# Stripping Parade boots.



## Pryce (20 Aug 2012)

I was wondering how to properly strip parade boots(Both old and in my case the new moon boots). I've always used hot water and a SOS pad, But recently i have been encountering dry boots. Like when you touch them you can feel the dryness on the boot. So i'm just looking out for other methods that are more full proof in my opinion.


----------



## Neolithium (20 Aug 2012)

I've just always used hot water and elbow grease for my boots. I've heard of people using nail polish remover but haven't tried it personally so don't consider this an endorsement for that path.


----------



## Fishbone Jones (20 Aug 2012)

Orbital sander and 40 grit carbide paper.


----------



## Danjanou (20 Aug 2012)

You're QOR right?so you can do what I did on Saturday . Go over to Gore Park in front of Fort York Armouries and stand around for 2 hrs while they organize the Warriors Day Parade. The gravel that gets tossed all  over your boots/shoes will strip it off in about 30 minute sof normal waklking back and forth. Just wipe off all the dust and voila you're good to go. Spend another year shining  them up and go do the same thing next August.  :


----------



## Kat Stevens (20 Aug 2012)

On a side note, I'd love to discuss your bomb disposal stories with you.  I bet you must have some hair raising tales, and I'd be excited to hear some of them.


----------



## mariomike (20 Aug 2012)

Topic: "How to strip cadet boots":
http://forums.army.ca/forums/threads/23998.0

Topic: "Best way to strip parade boots?":
http://forums.army.ca/forums/threads/97594.0


----------



## mba2011 (20 Aug 2012)

Magic erasers, Vim cream, and elbow grease worked like a charm for me.


----------



## Pryce (20 Aug 2012)

@Kat, ummm (I'm a Cadet) I was working at the Rope bridge at CSTC Backdown, and i was given the nickname of Bob after Bob barker since my last name is Pryce. Our OCdt and myself were clearing some blank casings from the cadet area, and this is when i saw a rusty looking 'rock'. Well it ended up not being a rock but rather a mortar, and of all things to do I dropped it out of shock. Even though the commissionaire's said it was probably, and the used 'probably' not live, they still disposed of it. And that's how I got the name of Bomb Disposal Bob. But this is going to lead to off topic discussion. :moose:


----------



## Kat Stevens (21 Aug 2012)

▶ REQUIRED WORK
1) In the thread on stripping parade boots, what tools does Fishbone Jones recommend?
2) Rewrite the passage of the parade boots thread from "## Danjanou (20" to "Stevens (20 Aug 2012)", changing "gravel" to "sand".

▶ INFORMATION SHOWN

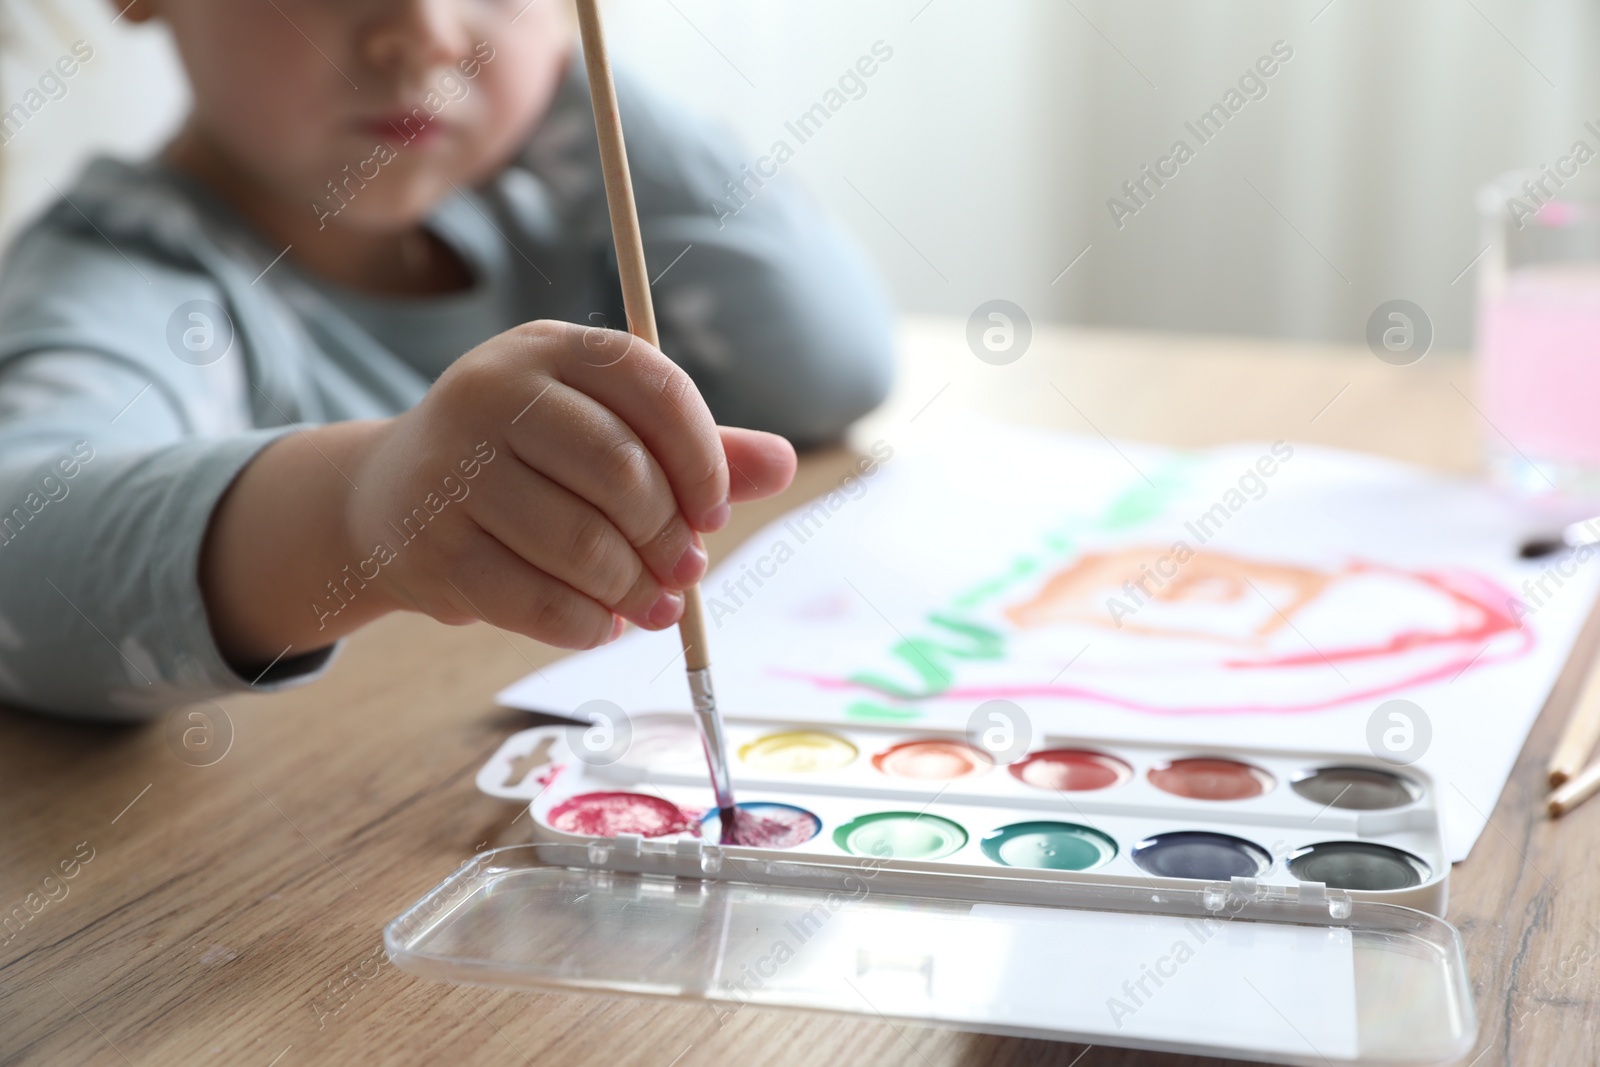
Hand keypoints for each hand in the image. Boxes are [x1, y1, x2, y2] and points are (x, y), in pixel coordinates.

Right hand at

--

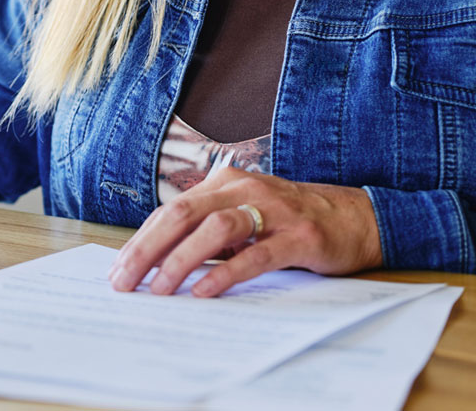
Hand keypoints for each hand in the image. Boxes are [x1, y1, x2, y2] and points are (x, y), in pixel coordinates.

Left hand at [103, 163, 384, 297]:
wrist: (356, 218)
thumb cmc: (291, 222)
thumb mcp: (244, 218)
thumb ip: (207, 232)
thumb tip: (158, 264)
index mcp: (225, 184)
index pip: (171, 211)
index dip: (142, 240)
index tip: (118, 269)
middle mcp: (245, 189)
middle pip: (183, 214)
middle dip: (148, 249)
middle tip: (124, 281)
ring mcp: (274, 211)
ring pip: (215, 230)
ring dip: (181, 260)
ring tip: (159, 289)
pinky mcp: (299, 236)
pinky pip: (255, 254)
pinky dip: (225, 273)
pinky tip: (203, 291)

==

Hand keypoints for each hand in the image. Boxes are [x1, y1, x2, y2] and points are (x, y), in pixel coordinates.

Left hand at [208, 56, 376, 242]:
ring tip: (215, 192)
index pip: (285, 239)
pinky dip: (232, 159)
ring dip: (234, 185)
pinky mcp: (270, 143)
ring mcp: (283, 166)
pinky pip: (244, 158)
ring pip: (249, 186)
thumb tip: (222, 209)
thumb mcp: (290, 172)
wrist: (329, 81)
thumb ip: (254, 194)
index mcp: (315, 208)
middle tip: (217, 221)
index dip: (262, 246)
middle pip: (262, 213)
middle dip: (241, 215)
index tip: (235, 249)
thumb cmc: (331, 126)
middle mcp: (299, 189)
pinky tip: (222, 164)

▶ SOLUTIONS TO THE EXERCISE
1) An orbital sander and 40 grit carbide paper.

2)
## Danjanou (20 Aug 2012)

You're QOR right?so you can do what I did on Saturday . Go over to Gore Park in front of Fort York Armouries and stand around for 2 hrs while they organize the Warriors Day Parade. The sand that gets tossed all  over your boots/shoes will strip it off in about 30 minute sof normal waklking back and forth. Just wipe off all the dust and voila you're good to go. Spend another year shining  them up and go do the same thing next August.  :


----------



## Kat Stevens (20 Aug 2012)